START Material supplied

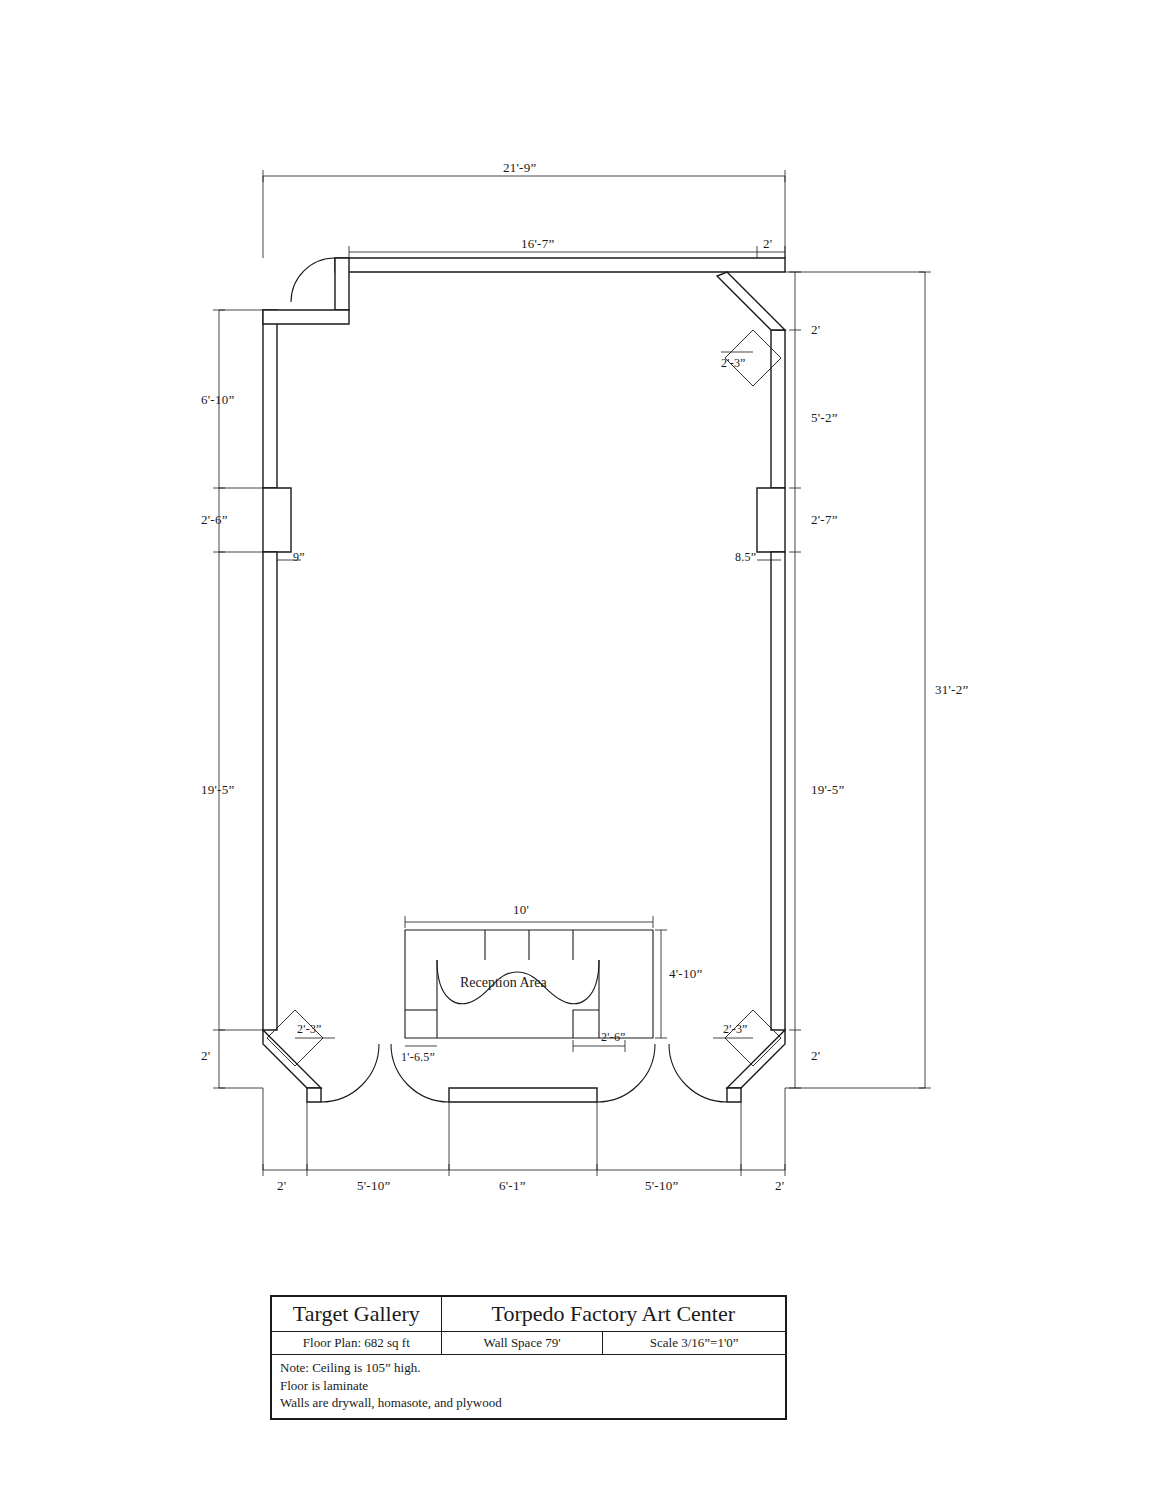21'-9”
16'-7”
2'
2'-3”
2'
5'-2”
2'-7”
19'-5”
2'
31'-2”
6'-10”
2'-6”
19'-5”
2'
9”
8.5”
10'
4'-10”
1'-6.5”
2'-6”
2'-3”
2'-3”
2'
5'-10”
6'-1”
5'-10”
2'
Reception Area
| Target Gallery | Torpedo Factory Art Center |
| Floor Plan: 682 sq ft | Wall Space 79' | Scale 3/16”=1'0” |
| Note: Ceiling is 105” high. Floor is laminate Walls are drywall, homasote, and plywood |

END Material supplied
START Material supplied

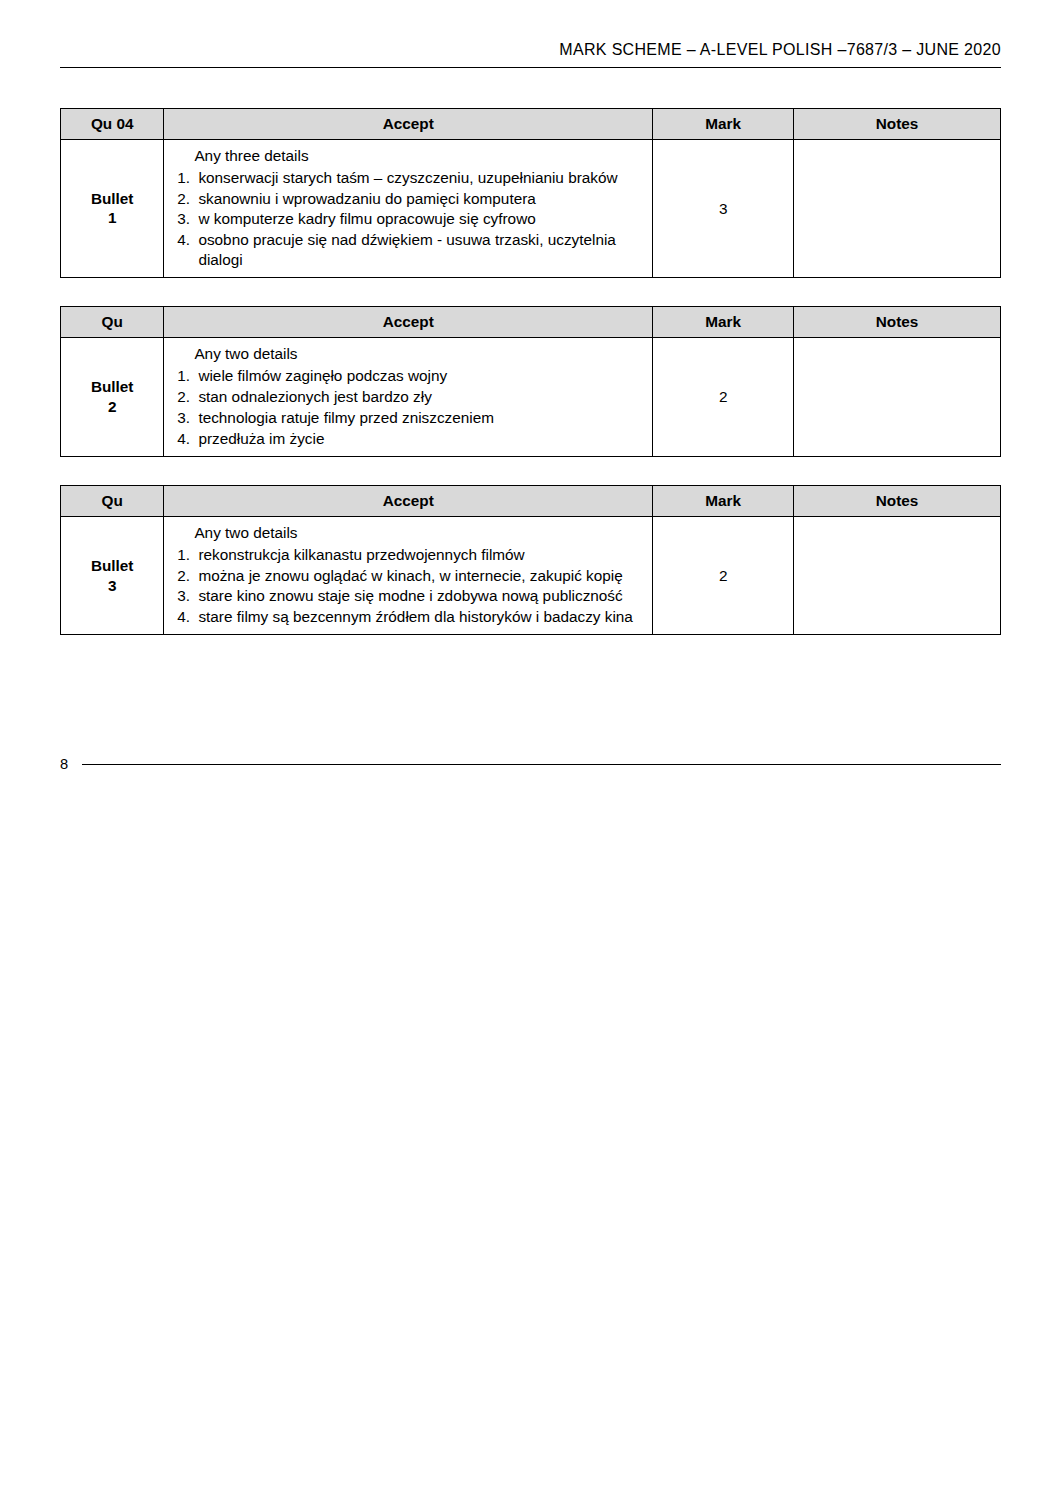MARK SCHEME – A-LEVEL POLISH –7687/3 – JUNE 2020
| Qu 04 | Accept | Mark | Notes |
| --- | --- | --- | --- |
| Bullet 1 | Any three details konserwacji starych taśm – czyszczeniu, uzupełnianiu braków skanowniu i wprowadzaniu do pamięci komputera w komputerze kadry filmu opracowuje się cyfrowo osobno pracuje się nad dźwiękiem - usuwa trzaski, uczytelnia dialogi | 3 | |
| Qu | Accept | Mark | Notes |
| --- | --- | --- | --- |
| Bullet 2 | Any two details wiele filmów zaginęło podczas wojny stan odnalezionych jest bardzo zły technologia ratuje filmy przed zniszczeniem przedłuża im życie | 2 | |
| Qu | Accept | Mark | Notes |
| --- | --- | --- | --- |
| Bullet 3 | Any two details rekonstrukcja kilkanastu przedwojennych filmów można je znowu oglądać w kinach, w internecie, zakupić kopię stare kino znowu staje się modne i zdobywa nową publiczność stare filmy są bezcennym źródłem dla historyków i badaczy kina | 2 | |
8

END Material supplied

» **Exercise directions**: Check the lines above and copy each one that includes "filmów".

» **Output of the task**:
| Bullet 2 | Any two details wiele filmów zaginęło podczas wojny stan odnalezionych jest bardzo zły technologia ratuje filmy przed zniszczeniem przedłuża im życie | 2 | |
| Bullet 3 | Any two details rekonstrukcja kilkanastu przedwojennych filmów można je znowu oglądać w kinach, w internecie, zakupić kopię stare kino znowu staje się modne i zdobywa nową publiczność stare filmy są bezcennym źródłem dla historyków i badaczy kina | 2 | |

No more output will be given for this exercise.